Title: Mode Estimation
Version: 0.2.1
Description: Determines single or multiple modes (most frequent values). Checks if missing values make this impossible, and returns 'NA' in this case. Dependency-free source code. See Franzese and Iuliano (2019) <doi:10.1016/B978-0-12-809633-8.20354-3>.
License: MIT + file LICENSE
Encoding: UTF-8
RoxygenNote: 7.2.3
Suggests: devtools, knitr, rmarkdown, stats, testthat (≥ 3.0.0), utils
Config/testthat/edition: 3
URL: https://github.com/lhdjung/moder, https://lhdjung.github.io/moder/
BugReports: https://github.com/lhdjung/moder/issues
VignetteBuilder: knitr
NeedsCompilation: no
Packaged: 2023-05-05 16:59:41 UTC; lukasjung
Author: Lukas Jung [aut, cre]
Maintainer: Lukas Jung <jung-lukas@gmx.net>
Repository: CRAN
Date/Publication: 2023-05-07 10:30:02 UTC

Possible sets of modes

Description

mode_possible_min() and mode_possible_max() determine the minimal and maximal sets of modes from among known modes, given the number of missing values.

Usage

mode_possible_min(x, multiple = FALSE)

mode_possible_max(x, multiple = FALSE)

Arguments

x

A vector to search for its possible modes.

multiple

Boolean. If multiple is set to TRUE, the functions return multiple modes with the same frequency, even if some values are missing. Default is FALSE because NAs may tip the balance between values that are equally frequent among the known values. Thus, if multiple = TRUE, the functions don't necessarily return the minimal or maximal sets of modes, but all values that might be part of those sets.

Value

By default, a vector with the minimal or maximal possible sets of modes (values tied for most frequent) in x. If the functions can't determine these possible modes because of missing values, they return NA by default (multiple = FALSE).

See Also

mode_count_range() for the minimal and maximal numbers of possible modes. They can always be determined, even if the present functions return NA.

Examples

# "a" is guaranteed to be a mode,
# "b" might also be one, but
# "c" is impossible:
mode_possible_min(c("a", "a", "a", "b", "b", "c", NA))
mode_possible_max(c("a", "a", "a", "b", "b", "c", NA))

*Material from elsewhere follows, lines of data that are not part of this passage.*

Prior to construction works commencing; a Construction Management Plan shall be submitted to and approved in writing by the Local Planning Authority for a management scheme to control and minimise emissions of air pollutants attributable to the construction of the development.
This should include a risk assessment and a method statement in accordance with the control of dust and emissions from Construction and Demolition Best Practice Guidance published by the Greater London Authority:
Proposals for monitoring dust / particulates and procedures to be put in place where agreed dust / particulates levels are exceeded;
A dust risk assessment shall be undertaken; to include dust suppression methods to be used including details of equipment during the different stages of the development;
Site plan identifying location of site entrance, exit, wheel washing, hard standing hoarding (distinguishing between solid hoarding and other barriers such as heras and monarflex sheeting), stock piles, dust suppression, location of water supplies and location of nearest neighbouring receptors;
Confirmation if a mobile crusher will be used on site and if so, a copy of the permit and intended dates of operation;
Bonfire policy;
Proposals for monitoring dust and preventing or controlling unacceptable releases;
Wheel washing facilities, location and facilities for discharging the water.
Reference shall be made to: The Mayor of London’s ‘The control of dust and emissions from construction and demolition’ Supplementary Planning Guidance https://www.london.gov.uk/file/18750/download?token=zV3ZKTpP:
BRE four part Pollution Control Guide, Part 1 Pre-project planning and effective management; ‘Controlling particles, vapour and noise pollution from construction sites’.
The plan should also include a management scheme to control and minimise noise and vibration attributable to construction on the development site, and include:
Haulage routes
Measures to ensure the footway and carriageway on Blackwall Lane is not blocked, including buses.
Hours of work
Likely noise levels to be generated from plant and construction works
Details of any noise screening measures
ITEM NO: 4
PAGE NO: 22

# Only `8` can possibly be the mode
# because, even if `NA` is `7`, it's
# still less frequent than `8`:
mode_possible_min(c(7, 7, 8, 8, 8, 8, NA))
mode_possible_max(c(7, 7, 8, 8, 8, 8, NA))

# No clear minimal or maximal set
# of modes because `NA` may tip
# the balance between `1` and `2`
# towards a single mode:
mode_possible_min(c(1, 1, 2, 2, 3, 4, 5, NA))
mode_possible_max(c(1, 1, 2, 2, 3, 4, 5, NA))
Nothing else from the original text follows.